* _TASK DIRECTIONS_: Convert the lines from the start of the records below through the line containing "love doll ..", both included, into a JSON list of strings with one string per line and no blank lines. Omit the pictures.

(Page-level text extractions)
::::::::::

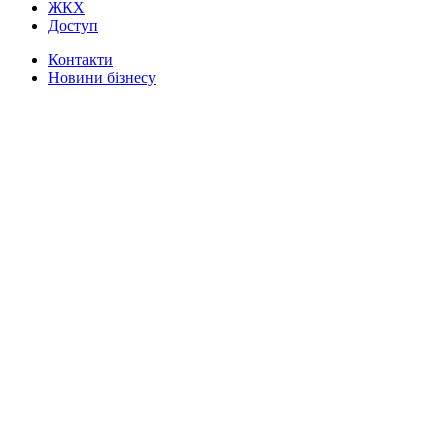
ЖКХ
Доступ
Контакти
Новини бізнесу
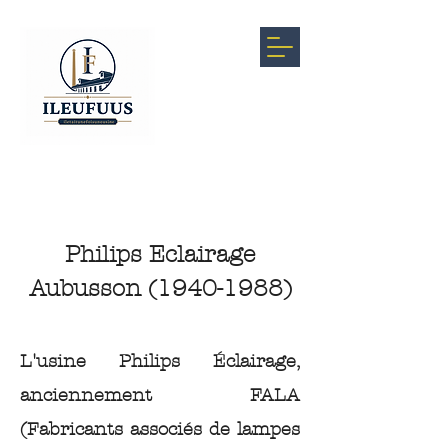
Philips Eclairage
Aubusson
(1940-1988)
L'usine Philips Éclairage,
anciennement FALA
(Fabricants associés de lampes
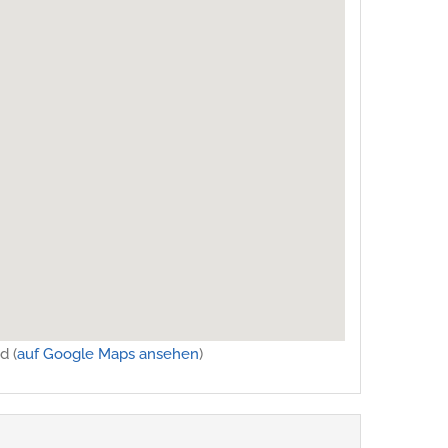
d (
auf Google Maps ansehen
)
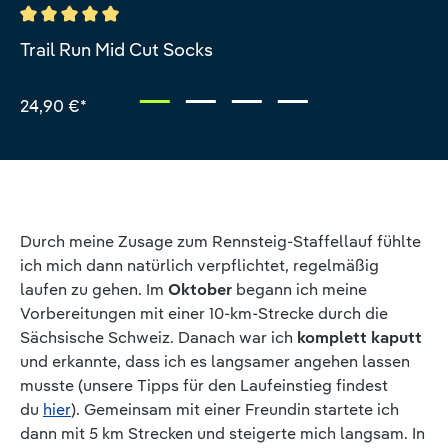
Durchschnittliche Bewertung von 5 von 5 Sternen
Trail Run Mid Cut Socks
24,90 €*
Durch meine Zusage zum Rennsteig-Staffellauf fühlte
ich mich dann natürlich verpflichtet, regelmäßig
laufen zu gehen. Im
Oktober
begann ich meine
Vorbereitungen mit einer 10-km-Strecke durch die
Sächsische Schweiz. Danach war ich
komplett kaputt
und erkannte, dass ich es langsamer angehen lassen
musste (unsere Tipps für den Laufeinstieg findest
du
hier
). Gemeinsam mit einer Freundin startete ich
dann mit 5 km Strecken und steigerte mich langsam. In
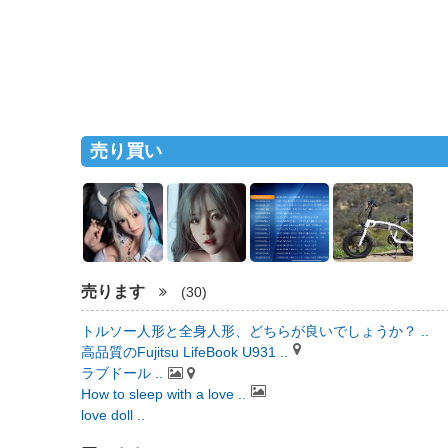
売り買い
売ります
(30)
トルソー人形と全身人形、どちらが良いでしょうか？ ..
高品質のFujitsu LifeBook U931 ..
ラブドール ..
How to sleep with a love ..
love doll ..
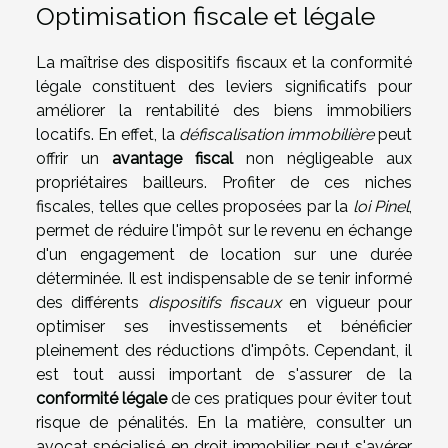
Optimisation fiscale et légale
La maîtrise des dispositifs fiscaux et la conformité
légale constituent des leviers significatifs pour
améliorer la rentabilité des biens immobiliers
locatifs. En effet, la
défiscalisation immobilière
peut
offrir un
avantage fiscal
non négligeable aux
propriétaires bailleurs. Profiter de ces niches
fiscales, telles que celles proposées par la
loi Pinel
,
permet de réduire l'impôt sur le revenu en échange
d'un engagement de location sur une durée
déterminée. Il est indispensable de se tenir informé
des différents
dispositifs fiscaux
en vigueur pour
optimiser ses investissements et bénéficier
pleinement des réductions d'impôts. Cependant, il
est tout aussi important de s'assurer de la
conformité légale
de ces pratiques pour éviter tout
risque de pénalités. En la matière, consulter un
avocat spécialisé en droit immobilier peut s'avérer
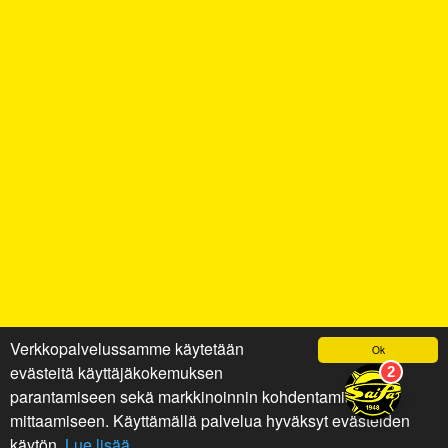
Verkkopalvelussamme käytetään
Ok
evästeitä käyttäjäkokemuksen
parantamiseen sekä markkinoinnin kohdentamiseen ja
mittaamiseen. Käyttämällä palvelua hyväksyt evästeiden
käytön.
Lue lisää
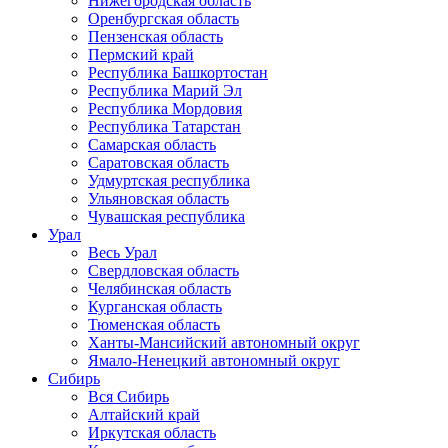
Нижегородская область
Оренбургская область
Пензенская область
Пермский край
Республика Башкортостан
Республика Марий Эл
Республика Мордовия
Республика Татарстан
Самарская область
Саратовская область
Удмуртская республика
Ульяновская область
Чувашская республика
Урал
Весь Урал
Свердловская область
Челябинская область
Курганская область
Тюменская область
Ханты-Мансийский автономный округ
Ямало-Ненецкий автономный округ
Сибирь
Вся Сибирь
Алтайский край
Иркутская область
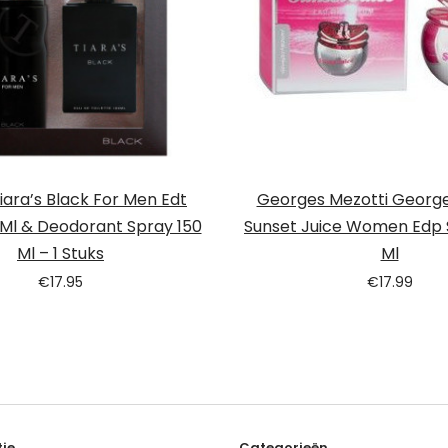
Tiara’s Black For Men Edt
Georges Mezotti George
 Ml & Deodorant Spray 150
Sunset Juice Women Edp 
Ml – 1 Stuks
Ml
€
17.95
€
17.99
ie
Categorieën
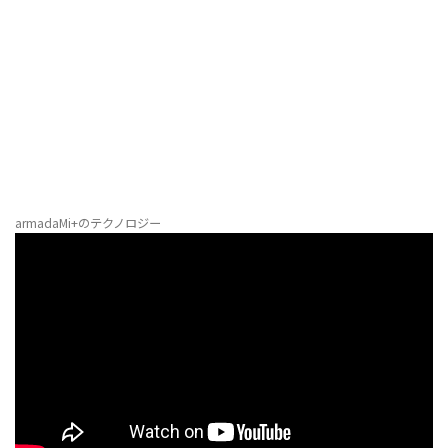
armadaMi+のテクノロジー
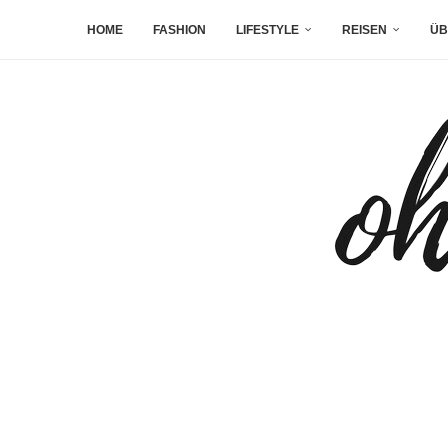
HOME
FASHION
LIFESTYLE
REISEN
ÜB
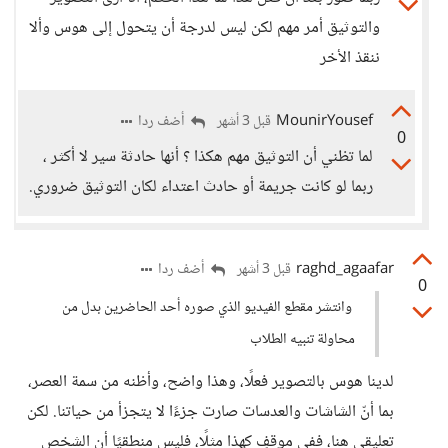
والتوثيق أمر مهم لكن ليس لدرجة أن يتحول إلى هوس وألا
ننقذ الأخر
MounirYousef
أضف ردا
قبل 3 أشهر
0
لما تظني أن التوثيق مهم هكذا ؟ أنها حادثة سير لا أكثر ،
ربما لو كانت جريمة أو حادث اعتداء لكان التوثيق ضروري.
raghd_agaafar
أضف ردا
قبل 3 أشهر
0
وانتشر مقطع الفيديو الذي صوره أحد الحاضرين بدل من
محاولة تنبيه الطلاب
لدينا هوس بالتصوير فعلًا، وهذا واضح، وأظنه من سمة العصر،
بما أنّ الشاشات والعدسات صارت جزءًا لا يتجزأ من حياتنا. لكن
تعليقي هنا، ففي موقفٍ كهذا مثلًا، فليس منطقيًا أن الشخص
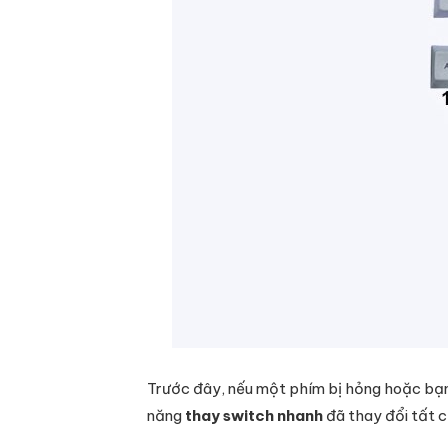
Trước đây, nếu một phím bị hỏng hoặc bạn m
năng
thay switch nhanh
đã thay đổi tất c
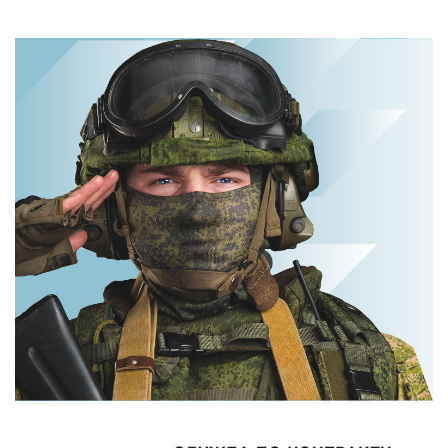
видео
вы будете
пересмотришь
смеяться долго
не раз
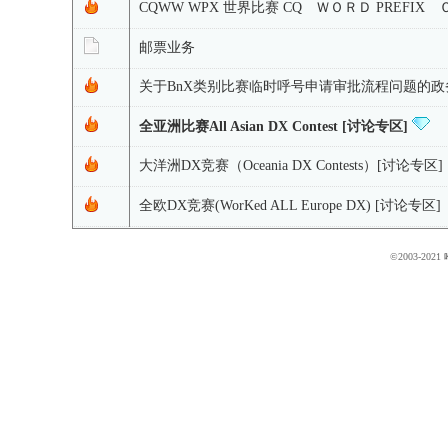
CQWW WPX 世界比赛 CQ ＷＯＲＤ PREFI
邮票业务
关于BnX类别比赛临时呼号申请审批流程问题的
全亚洲比赛All Asian DX Contest [讨论专区]
大洋洲DX竞赛（Oceania DX Contests）[讨论专区]
全欧DX竞赛(WorKed ALL Europe DX) [讨论专区]
©2003-2021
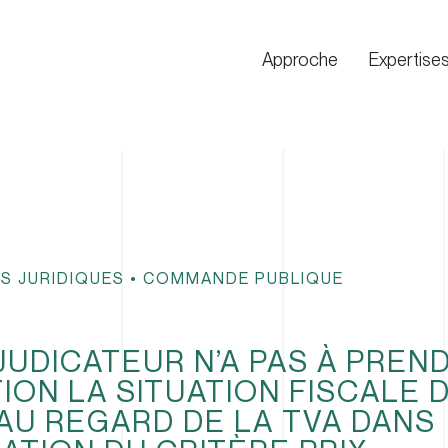
Approche
Expertise
S JURIDIQUES
•
COMMANDE PUBLIQUE
JUDICATEUR N’A PAS À PREN
ION LA SITUATION FISCALE 
AU REGARD DE LA TVA DANS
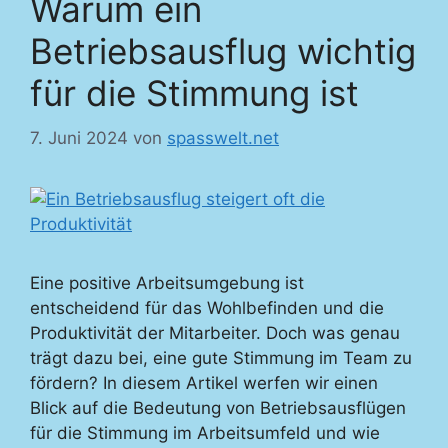
Warum ein
Betriebsausflug wichtig
für die Stimmung ist
7. Juni 2024
von
spasswelt.net
Eine positive Arbeitsumgebung ist
entscheidend für das Wohlbefinden und die
Produktivität der Mitarbeiter. Doch was genau
trägt dazu bei, eine gute Stimmung im Team zu
fördern? In diesem Artikel werfen wir einen
Blick auf die Bedeutung von Betriebsausflügen
für die Stimmung im Arbeitsumfeld und wie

::::::::::

* _COMPLETED TASK_:
[
  "ЖКХ",
  "Доступ",
  "Контакти",
  "Новини бізнесу",
  "Philips Eclairage",
  "Aubusson",
  "(1940-1988)",
  "L'usine Philips Éclairage,",
  "anciennement FALA",
  "(Fabricants associés de lampes",
  "d (",
  "auf Google Maps ansehen",
  ")",
  "Durchschnittliche Bewertung von 5 von 5 Sternen",
  "Trail Run Mid Cut Socks",
  "24,90 €*",
  "Durch meine Zusage zum Rennsteig-Staffellauf fühlte",
  "ich mich dann natürlich verpflichtet, regelmäßig",
  "laufen zu gehen. Im",
  "Oktober",
  "begann ich meine",
  "Vorbereitungen mit einer 10-km-Strecke durch die",
  "Sächsische Schweiz. Danach war ich",
  "komplett kaputt",
  "und erkannte, dass ich es langsamer angehen lassen",
  "musste (unsere Tipps für den Laufeinstieg findest",
  "du",
  "hier",
  "). Gemeinsam mit einer Freundin startete ich",
  "dann mit 5 km Strecken und steigerte mich langsam. In",
  "売り買い",
  "売ります",
  "(30)",
  "トルソー人形と全身人形、どちらが良いでしょうか？ ..",
  "高品質のFujitsu LifeBook U931 ..",
  "ラブドール ..",
  "How to sleep with a love ..",
  "love doll .."
]